As a story, The Great Ziegfeld may spend more time having fun than developing (not to say that it doesn’t move forwards in any way). As a cinema of attractions (a concept, of which has shifted meaning throughout the years, that states that a film is to engage the audience through wonder and excitement), this film serves its purpose.

You see the evolution of Ziegfeld (played by William Powell) in his different environments, yet the man was always a showstopper. Powell is commanding from start to finish, and you get sucked into all of the acts (if not by Robert Z. Leonard’s direction alone). Even though the film works as a biographical picture, the primary focus is more on recreating the entertainment that his performances created and less on creating a story for the legend. No matter, as The Great Ziegfeld is still quite the show.

 

16. The Best Years of Our Lives (1946)

The Best Years of Our Lives

Get used to the name William Wyler, because his name will pop up a few times (rightfully so) in the Academy’s history. Some of his films to not win Best Picture include Dodsworth, Roman Holiday, Funny Girl, Jezebel, The Children’s Hour, and many others.
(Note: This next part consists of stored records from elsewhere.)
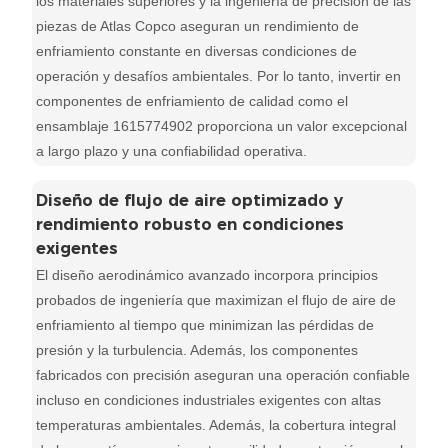
los materiales superiores y la ingeniería de precisión de las
piezas de Atlas Copco aseguran un rendimiento de
enfriamiento constante en diversas condiciones de
operación y desafíos ambientales. Por lo tanto, invertir en
componentes de enfriamiento de calidad como el
ensamblaje 1615774902 proporciona un valor excepcional
a largo plazo y una confiabilidad operativa.
Diseño de flujo de aire optimizado y
rendimiento robusto en condiciones
exigentes
El diseño aerodinámico avanzado incorpora principios
probados de ingeniería que maximizan el flujo de aire de
enfriamiento al tiempo que minimizan las pérdidas de
presión y la turbulencia. Además, los componentes
fabricados con precisión aseguran una operación confiable
incluso en condiciones industriales exigentes con altas
temperaturas ambientales. Además, la cobertura integral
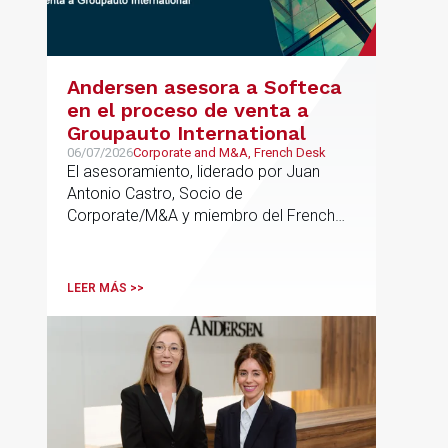
Andersen asesora a Softeca
en el proceso de venta a
Groupauto International
06/07/2026
Corporate and M&A, French Desk
El asesoramiento, liderado por Juan
Antonio Castro, Socio de
Corporate/M&A y miembro del French
Desk, impulsa el posicionamiento de
Andersen en operaciones franco-
españolas que combinan los sectores
LEER MÁS >>
tecnológico e industrial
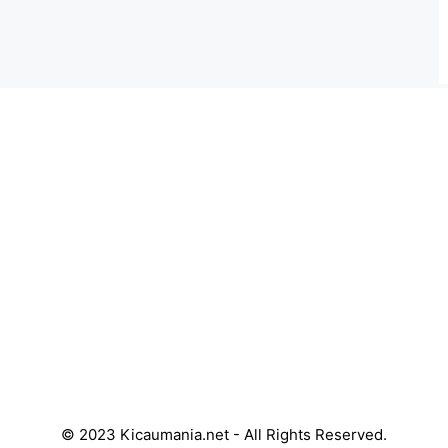
© 2023 Kicaumania.net - All Rights Reserved.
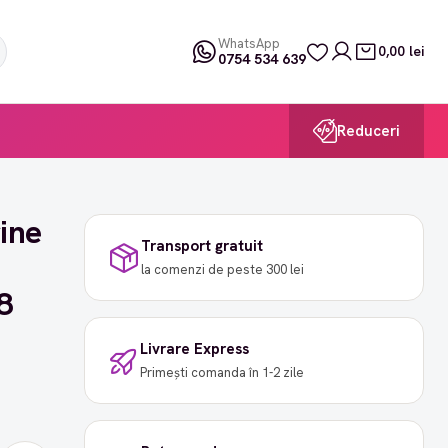
WhatsApp
0,00 lei
0754 534 639
Reduceri
ine
Transport gratuit
la comenzi de peste 300 lei
8
Livrare Express
Primești comanda în 1-2 zile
He has won three Best Director awards, which is far from any sort of a surprise. His second effort to be awarded Best Picture is the lengthy drama The Best Years of our Lives, a film that merits itself on the kinds of everyday debacles we face. The difference with this film is that we visit these problems through the perspectives of three different soldiers who have just come back from World War II.

The opening of the film is a tremendous return of three men with different struggles, and the end is a full circle that feels natural and humanistic; Lives ends with a triumph. The middle portions of the film can occasionally lag, and it slows down the film in a minor way. This slowdown is significant enough to be noticed, but maybe it will be your wish to spend more time with these three soldiers and their different families.

Robert E. Sherwood’s screenplay takes its time with each household, and that may be what it’s all about in the end. The Best Years of Our Lives was an early attempt at focusing on the stories at home and not those out of the neighbourhood, and it succeeds.